Volodymyr Zelensky, président ukrainien

Les analystes militaires s’interrogent sur les motivations de Moscou. Certains évoquent une stratégie de pression continue pour affaiblir la résistance ukrainienne, tandis que d’autres y voient une tentative de diviser l’opinion internationale en affichant une image de modération. Quoi qu’il en soit, la poursuite des combats malgré les appels au calme illustre la difficulté à obtenir une résolution pacifique du conflit. Les États-Unis et l’Union européenne, qui soutiennent Kiev depuis 2022, ont réitéré leur volonté de maintenir leur aide militaire et financière, tout en appelant à une reprise des négociations.

Et maintenant ?

La question reste entière : une trêve durable est-elle envisageable dans les prochaines semaines ? Plusieurs échéances pourraient influencer l’évolution du conflit, comme la réunion prévue à Genève le 15 mai 2026 sous l’égide de l’ONU, où une nouvelle session de pourparlers est attendue. D’ici là, la communauté internationale surveillera de près l’attitude des deux belligérants, alors que le bilan humain et matériel de la guerre continue de s’alourdir.
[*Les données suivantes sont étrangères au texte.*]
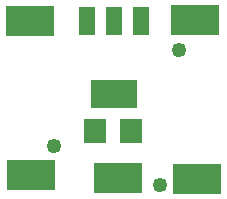
<source format=gts>
G04 MADE WITH FRITZING*
G04 WWW.FRITZING.ORG*
G04 DOUBLE SIDED*
G04 HOLES PLATED*
G04 CONTOUR ON CENTER OF CONTOUR VECTOR*
%ASAXBY*%
%FSLAX23Y23*%
%MOIN*%
%OFA0B0*%
%SFA1.0B1.0*%
%ADD10C,0.049370*%
%ADD11R,0.058000X0.098000*%
%ADD12R,0.151732X0.096614*%
%ADD13R,0.163543X0.104488*%
%ADD14R,0.072992X0.084803*%
%LNMASK1*%
G90*
G70*
G54D10*
X184Y170D03*
X600Y490D03*
X536Y42D03*
G54D11*
X474Y589D03*
X383Y589D03*
X292Y589D03*
G54D12*
X383Y345D03*
G54D13*
X395Y66D03*
X660Y63D03*
X105Y74D03*
X653Y591D03*
X103Y587D03*
G54D14*
X319Y223D03*
X441Y223D03*
G04 End of Mask1*
M02*
</source>
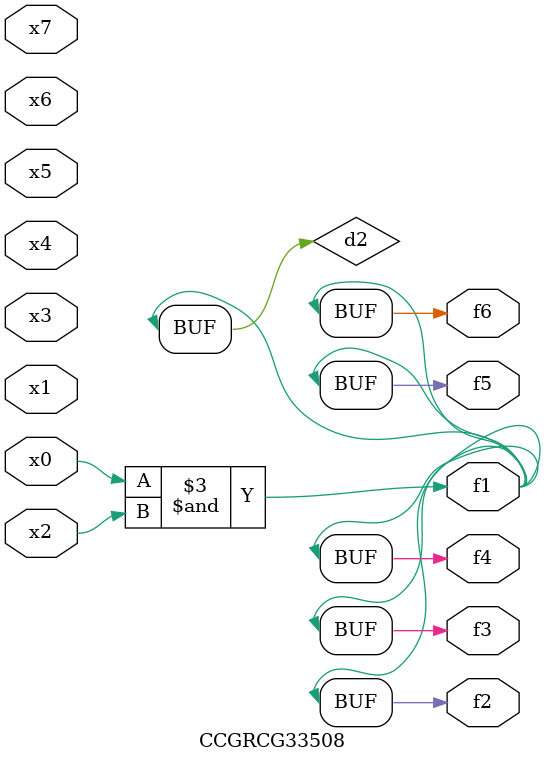
<source format=v>
module CCGRCG33508(
	input x0, x1, x2, x3, x4, x5, x6, x7,
	output f1, f2, f3, f4, f5, f6
);

	wire d1, d2;

	nor (d1, x3, x6);
	and (d2, x0, x2);
	assign f1 = d2;
	assign f2 = d2;
	assign f3 = d2;
	assign f4 = d2;
	assign f5 = d2;
	assign f6 = d2;
endmodule

</source>
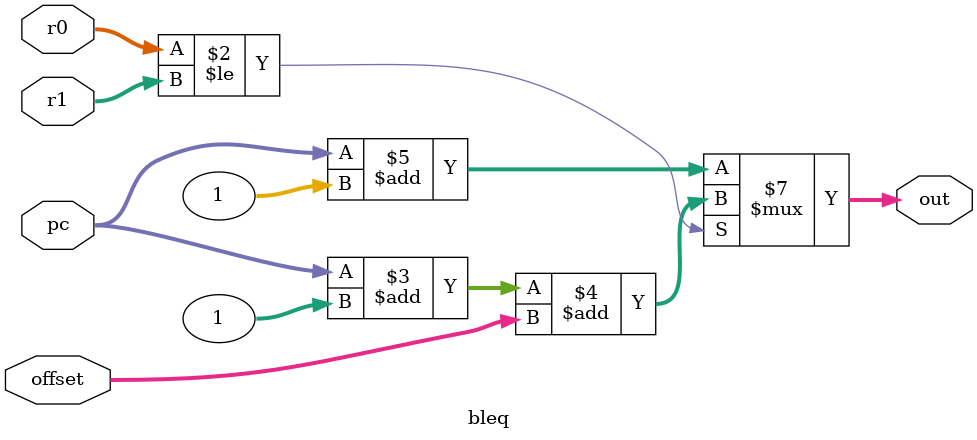
<source format=v>
module bleq(
    input [31:0] r0,
    input [31:0] r1,
    input [31:0] offset,
    input [31:0] pc,
    output reg [31:0] out
);

always @* begin
    if(r0 <= r1) begin
        out = pc + 1 + offset;
    end else begin
        out = pc + 1;
    end
end


endmodule 
</source>
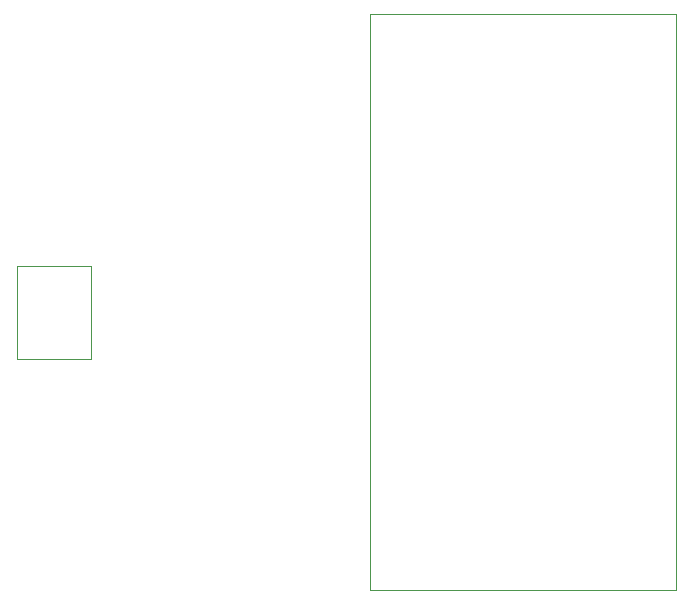
<source format=gbr>
G04*
G04 #@! TF.GenerationSoftware,Altium Limited,Altium Designer,24.6.1 (21)*
G04*
G04 Layer_Color=32768*
%FSLAX44Y44*%
%MOMM*%
G71*
G04*
G04 #@! TF.SameCoordinates,8B27C9E9-A4C2-4BD9-AFE1-7C446D6426E9*
G04*
G04*
G04 #@! TF.FilePolarity,Positive*
G04*
G01*
G75*
%ADD40C,0.0500*%
D40*
X1451570Y789980D02*
Y1277580D01*
X1192570D02*
X1451570D01*
X1192570Y789980D02*
Y1277580D01*
Y789980D02*
X1451570D01*
X893310Y985390D02*
Y1064390D01*
X955810D01*
Y985390D02*
Y1064390D01*
X893310Y985390D02*
X955810D01*
M02*

</source>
En attendant, les populations civiles restent en première ligne. Les infrastructures énergétiques et les villes frontalières subissent régulièrement des bombardements, malgré les appels répétés à la protection des non-combattants. Les organisations humanitaires alertent sur l’urgence d’une solution, alors que l’hiver 2026 approche et pourrait aggraver les difficultés des populations prises au piège des combats.

La date du 9 mai commémore la victoire soviétique sur l’Allemagne nazie en 1945, un événement chargé de sens pour la Russie. Moscou utilise souvent cette occasion pour afficher une image de modération internationale, tout en maintenant une pression militaire continue sur l’Ukraine.